趙正看著他滑稽的樣子,突然笑道:“算了,本將軍還是不扔了,怪浪費的,就賞給你和幾位百長吃了。”
季大柳張開大嘴,露出難以置信的表情,他只是說了一小句就給大家一大鍋肉,實在是太刺激了。
“卑職寫過將軍”,季大柳規矩地一禮,“還看著幹什麽不過來幫你家百長搬鍋?”
田十畝看著那肉說道:“季大錘,你他娘的可不能忘了我,當年在代郡與匈奴交戰,我可就救過你的命。這鍋肉你要分給我一半。”
何苗唉了一聲,道:“這叫什麽話,你們忘了老子那次在固城,要不是老子機靈帶著大家逃出包圍,現在你們早變成一抔土了,還有臉不給我分肉。”

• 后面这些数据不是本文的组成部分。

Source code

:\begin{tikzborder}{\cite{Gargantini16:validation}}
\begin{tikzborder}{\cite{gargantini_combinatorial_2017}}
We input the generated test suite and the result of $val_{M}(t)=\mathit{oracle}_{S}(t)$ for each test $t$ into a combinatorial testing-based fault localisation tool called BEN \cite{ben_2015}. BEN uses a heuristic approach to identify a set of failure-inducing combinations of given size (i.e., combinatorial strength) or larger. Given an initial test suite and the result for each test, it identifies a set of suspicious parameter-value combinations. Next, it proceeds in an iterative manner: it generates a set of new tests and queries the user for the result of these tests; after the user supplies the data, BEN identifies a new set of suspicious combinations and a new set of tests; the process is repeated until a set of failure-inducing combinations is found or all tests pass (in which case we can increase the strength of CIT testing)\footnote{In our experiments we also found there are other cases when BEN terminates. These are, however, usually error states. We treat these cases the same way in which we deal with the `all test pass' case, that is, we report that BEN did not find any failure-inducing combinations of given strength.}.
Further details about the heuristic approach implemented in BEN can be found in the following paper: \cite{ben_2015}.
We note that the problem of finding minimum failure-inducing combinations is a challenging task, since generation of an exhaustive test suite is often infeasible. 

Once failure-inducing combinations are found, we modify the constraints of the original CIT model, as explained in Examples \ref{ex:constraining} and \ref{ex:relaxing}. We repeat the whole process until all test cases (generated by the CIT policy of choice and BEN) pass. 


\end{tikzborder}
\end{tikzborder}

你一言我一語爭論半天,但是誰也說不了誰,大家在一起這麽久誰都救過誰心裡一清二楚,只是肉只有一鍋怎麽夠分。
“都別說了,本將軍命令季百長誰也不許給,就你們自己那百人隊吃,連肉帶湯喝個乾淨,誰也不許討要。”
季大柳的手下歡呼一聲,不用分就證明他們能多吃一些,肉的滋味對於他們可是越吃越少。
“四兔子,你們起那麽早有用嗎,還不是讓俺們吃了,放心等俺們吃完定要好好給你講講這肉的滋味。”
“二狗子,你休要猖狂,那日勞資自己上山打隻野豬自己燉,也饞死你這混蛋。”
二狗子端起碗使勁嗅了嗅,笑道:“好啊我等著,不過現在我可吃上了。”
空地上涇渭分明,吃肉的一百人佔了小片山坡,端著碗美美吃著,另一撥吃饅頭鹹菜的眼巴巴看著只有羨慕。

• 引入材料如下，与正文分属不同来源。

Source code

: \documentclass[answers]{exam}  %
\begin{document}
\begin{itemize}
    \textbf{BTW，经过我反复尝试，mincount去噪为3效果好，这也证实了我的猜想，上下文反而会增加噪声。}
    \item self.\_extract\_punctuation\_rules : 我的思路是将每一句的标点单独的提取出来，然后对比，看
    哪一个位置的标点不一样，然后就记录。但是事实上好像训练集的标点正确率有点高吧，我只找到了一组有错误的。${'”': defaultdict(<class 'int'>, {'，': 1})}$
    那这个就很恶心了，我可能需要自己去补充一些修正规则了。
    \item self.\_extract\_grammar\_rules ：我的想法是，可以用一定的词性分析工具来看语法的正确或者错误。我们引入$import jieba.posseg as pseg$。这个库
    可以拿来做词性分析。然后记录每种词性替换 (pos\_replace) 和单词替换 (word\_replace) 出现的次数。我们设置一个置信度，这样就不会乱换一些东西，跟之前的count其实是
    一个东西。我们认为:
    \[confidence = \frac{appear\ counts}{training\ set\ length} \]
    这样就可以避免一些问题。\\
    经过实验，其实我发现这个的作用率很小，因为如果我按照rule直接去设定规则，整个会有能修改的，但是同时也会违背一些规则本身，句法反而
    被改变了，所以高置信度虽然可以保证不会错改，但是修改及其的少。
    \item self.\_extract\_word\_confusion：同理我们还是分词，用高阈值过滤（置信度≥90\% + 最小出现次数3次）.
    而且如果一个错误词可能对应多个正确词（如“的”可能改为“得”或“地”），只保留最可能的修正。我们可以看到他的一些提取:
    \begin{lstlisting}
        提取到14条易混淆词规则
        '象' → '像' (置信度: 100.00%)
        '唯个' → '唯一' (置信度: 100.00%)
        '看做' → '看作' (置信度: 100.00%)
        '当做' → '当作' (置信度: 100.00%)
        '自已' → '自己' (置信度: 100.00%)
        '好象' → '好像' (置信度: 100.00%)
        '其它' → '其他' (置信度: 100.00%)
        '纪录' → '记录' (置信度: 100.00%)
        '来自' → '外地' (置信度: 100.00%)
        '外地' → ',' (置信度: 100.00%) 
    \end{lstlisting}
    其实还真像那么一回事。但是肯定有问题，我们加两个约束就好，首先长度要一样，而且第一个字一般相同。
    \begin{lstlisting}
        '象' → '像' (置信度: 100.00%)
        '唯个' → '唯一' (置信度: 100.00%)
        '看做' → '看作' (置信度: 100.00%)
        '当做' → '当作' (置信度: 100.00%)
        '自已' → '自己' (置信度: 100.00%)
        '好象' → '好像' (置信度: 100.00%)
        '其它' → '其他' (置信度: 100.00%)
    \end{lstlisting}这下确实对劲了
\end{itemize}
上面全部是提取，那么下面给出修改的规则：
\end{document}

士卒們高興,季大柳可是很忐忑,他不是大頭兵,深知不患寡而患不均的道理。一隊吃肉,四隊吃素定然分裂遠有的集體,但是大家明明知道卻無法抵抗。
“唉,都怪這該死的肚皮,怎就這麽喜歡吃肉呢?”季大柳想了半天沒個結果,乾脆不想了,張嘴扒拉兩塊肥肉,美美地閉上了眼。